Sadly, Birmingham has a long tradition of tearing down its recent past (‘If the Ringway goes, I’m leaving’ – the fight to save Birmingham’s brutiful masterpieces, 12 September). As an art student in the city in the late 1950s, I was fortunate enough to experience some of the buildings that disappeared in the “highway fever” of the early 1960s. Chief among these was the Woodman, a Victorian public house that stood at the top of Suffolk Street. A veritable Victorian temple of mahogany and engraved mirrors, the double entrance to this pub was flanked by painted tile panels depicting woodmen at work, with a carved stone statue of a woodman in between them. This entrance alone was worthy of listing.
Also falling victim to the bulldozers and wrecking balls were Easy Row, a fine Georgian terrace of buildings adjacent to the Woodman, and, behind it, Birmingham’s reference library, which had its entrance in Chamberlain Square. Circular in plan, it had an awesome interior, with gallery after gallery of bookshelves ascending to the roof. There is a savage irony in the fact that John Madin’s replacement for this iconic building has now – after a much shorter life – been torn down. The Library of Birmingham, the new equivalent of both, had better watch out!

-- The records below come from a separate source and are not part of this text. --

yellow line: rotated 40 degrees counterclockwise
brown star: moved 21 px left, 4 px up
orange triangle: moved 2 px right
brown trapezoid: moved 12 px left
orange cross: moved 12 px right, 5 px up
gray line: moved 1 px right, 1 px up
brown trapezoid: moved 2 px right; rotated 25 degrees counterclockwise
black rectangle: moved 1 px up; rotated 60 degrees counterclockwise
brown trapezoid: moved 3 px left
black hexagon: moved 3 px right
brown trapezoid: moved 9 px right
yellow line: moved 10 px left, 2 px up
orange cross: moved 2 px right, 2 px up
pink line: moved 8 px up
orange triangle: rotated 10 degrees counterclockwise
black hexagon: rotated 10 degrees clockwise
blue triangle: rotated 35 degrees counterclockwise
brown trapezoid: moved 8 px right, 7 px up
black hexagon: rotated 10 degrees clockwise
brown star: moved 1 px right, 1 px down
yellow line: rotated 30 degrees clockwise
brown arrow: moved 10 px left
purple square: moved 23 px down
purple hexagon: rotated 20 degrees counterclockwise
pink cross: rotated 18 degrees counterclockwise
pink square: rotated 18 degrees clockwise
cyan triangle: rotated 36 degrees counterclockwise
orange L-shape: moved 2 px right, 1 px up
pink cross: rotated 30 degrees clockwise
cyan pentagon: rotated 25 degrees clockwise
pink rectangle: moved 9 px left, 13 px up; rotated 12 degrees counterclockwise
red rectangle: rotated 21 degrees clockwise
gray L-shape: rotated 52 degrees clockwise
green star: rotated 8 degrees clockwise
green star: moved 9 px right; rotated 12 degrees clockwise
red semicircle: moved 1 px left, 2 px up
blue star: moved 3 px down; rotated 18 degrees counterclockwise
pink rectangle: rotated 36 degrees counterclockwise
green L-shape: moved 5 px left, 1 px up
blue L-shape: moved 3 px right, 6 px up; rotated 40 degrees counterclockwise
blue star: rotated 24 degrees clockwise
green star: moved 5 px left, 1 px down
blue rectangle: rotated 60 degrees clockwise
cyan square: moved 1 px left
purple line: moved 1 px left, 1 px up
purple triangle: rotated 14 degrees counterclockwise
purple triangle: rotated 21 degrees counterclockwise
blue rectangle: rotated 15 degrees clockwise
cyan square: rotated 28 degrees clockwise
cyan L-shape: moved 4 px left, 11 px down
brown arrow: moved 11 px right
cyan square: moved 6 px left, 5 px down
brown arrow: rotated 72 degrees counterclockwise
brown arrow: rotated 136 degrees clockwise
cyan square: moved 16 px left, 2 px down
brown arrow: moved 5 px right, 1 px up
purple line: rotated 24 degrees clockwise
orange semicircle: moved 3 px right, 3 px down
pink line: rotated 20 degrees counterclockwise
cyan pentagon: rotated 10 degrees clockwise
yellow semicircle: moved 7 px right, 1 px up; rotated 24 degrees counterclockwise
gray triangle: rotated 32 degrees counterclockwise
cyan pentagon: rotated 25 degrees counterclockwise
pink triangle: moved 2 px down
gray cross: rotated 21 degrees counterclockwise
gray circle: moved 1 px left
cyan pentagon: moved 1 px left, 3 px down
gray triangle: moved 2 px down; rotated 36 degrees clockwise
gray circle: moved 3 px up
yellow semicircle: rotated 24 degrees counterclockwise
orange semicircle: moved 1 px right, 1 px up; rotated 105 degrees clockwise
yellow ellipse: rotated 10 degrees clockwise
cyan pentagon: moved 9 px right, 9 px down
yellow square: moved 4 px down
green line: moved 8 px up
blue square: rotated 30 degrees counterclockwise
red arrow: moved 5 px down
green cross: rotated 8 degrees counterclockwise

But then, regardless of which party is in power at the Council House, Birmingham seems to have an insatiable desire to reinvent itself. And that may be, however regrettable the results are, one of its strengths.
Graham Downie
Studley, Warwickshire
• Oliver Wainwright describes the tearing down of the old brutalist library in Birmingham as shameful. I can only assume that he did not have to visit the library to research his A-level coursework, as I did when I was growing up in the city.
The squeaking escalators and crumbling concrete were not exactly an inspiring setting. The current airy, light-filled library, while not perfect, is infinitely better than the old one.

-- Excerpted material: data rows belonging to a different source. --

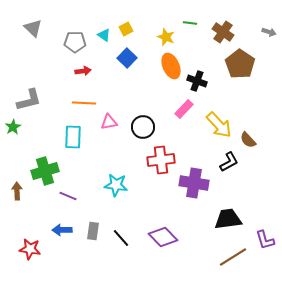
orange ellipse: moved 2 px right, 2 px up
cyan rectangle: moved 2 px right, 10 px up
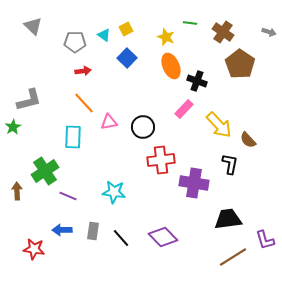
gray triangle: moved 2 px up
orange line: rotated 45 degrees clockwise
black L-shape: moved 1 px right, 2 px down; rotated 50 degrees counterclockwise
green cross: rotated 16 degrees counterclockwise
cyan star: moved 2 px left, 7 px down
red star: moved 4 px right
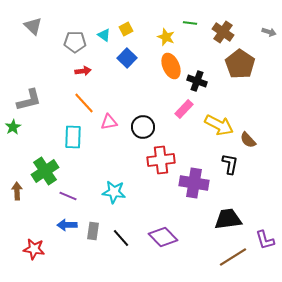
yellow arrow: rotated 20 degrees counterclockwise
blue arrow: moved 5 px right, 5 px up
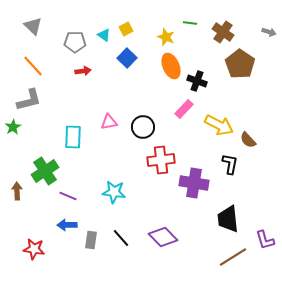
orange line: moved 51 px left, 37 px up
black trapezoid: rotated 88 degrees counterclockwise
gray rectangle: moved 2 px left, 9 px down
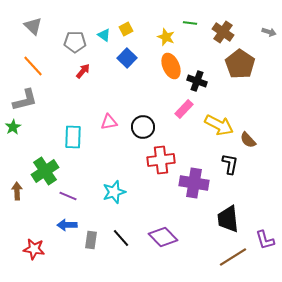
red arrow: rotated 42 degrees counterclockwise
gray L-shape: moved 4 px left
cyan star: rotated 25 degrees counterclockwise
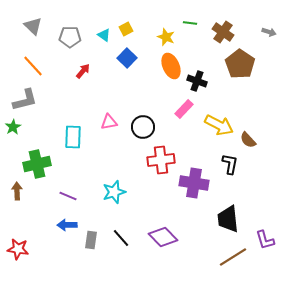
gray pentagon: moved 5 px left, 5 px up
green cross: moved 8 px left, 7 px up; rotated 20 degrees clockwise
red star: moved 16 px left
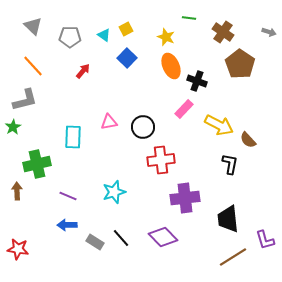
green line: moved 1 px left, 5 px up
purple cross: moved 9 px left, 15 px down; rotated 16 degrees counterclockwise
gray rectangle: moved 4 px right, 2 px down; rotated 66 degrees counterclockwise
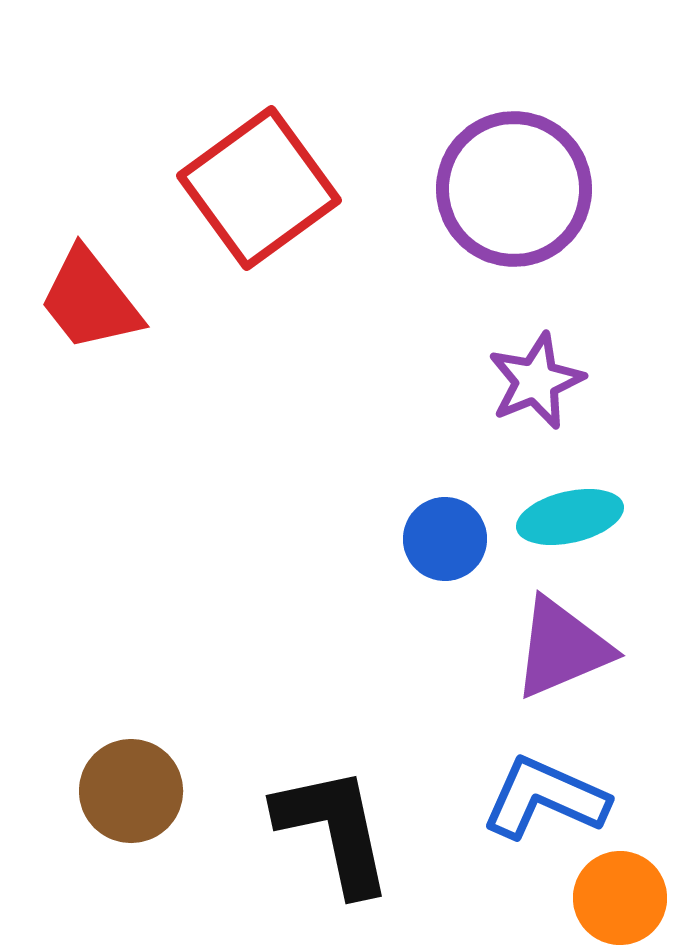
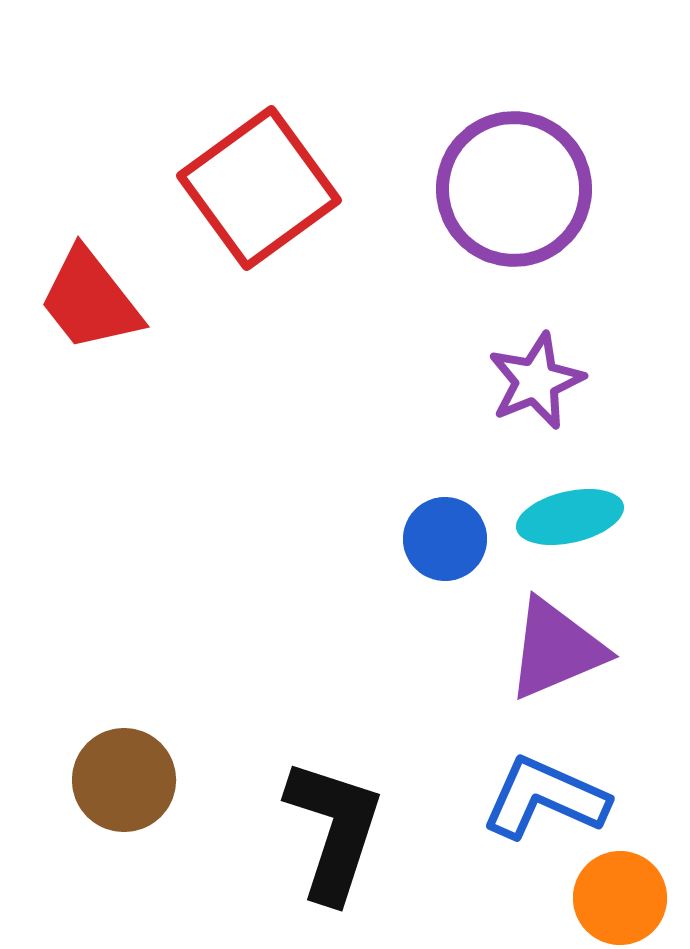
purple triangle: moved 6 px left, 1 px down
brown circle: moved 7 px left, 11 px up
black L-shape: rotated 30 degrees clockwise
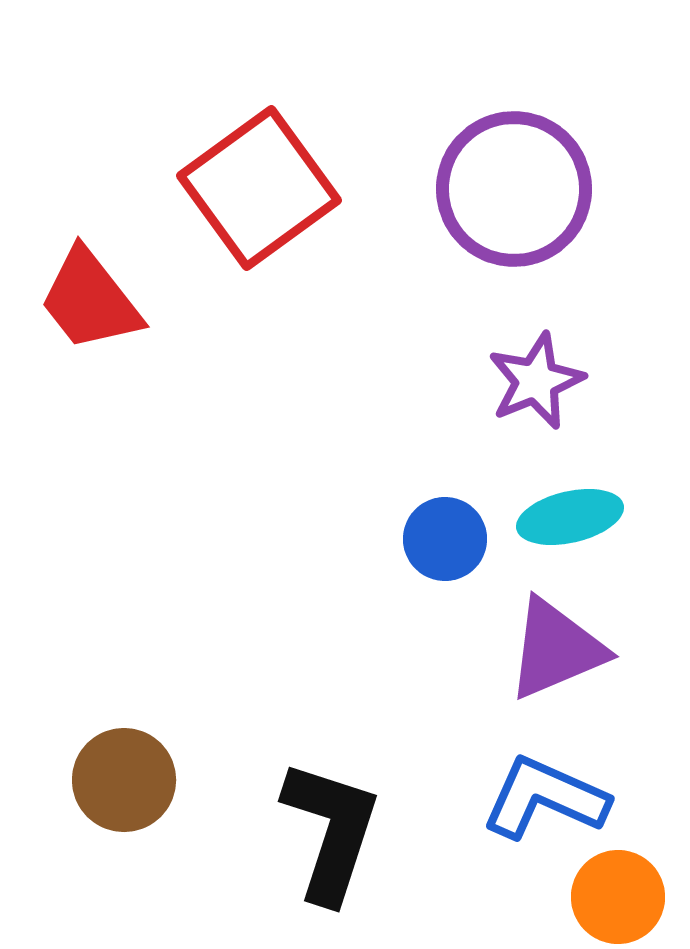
black L-shape: moved 3 px left, 1 px down
orange circle: moved 2 px left, 1 px up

Birmingham has never looked better in my lifetime, with the older buildings cleaned up and pedestrianised zones replacing inhospitable main roads. The city is finally moving out from under the long shadow cast by the mid-century experiments in architecture that were thrust upon it. The postwar planners were monsters, bulldozing much of the city’s Victorian heritage with scarcely a thought for posterity. It is entirely fitting that their own works are set to meet the same fate.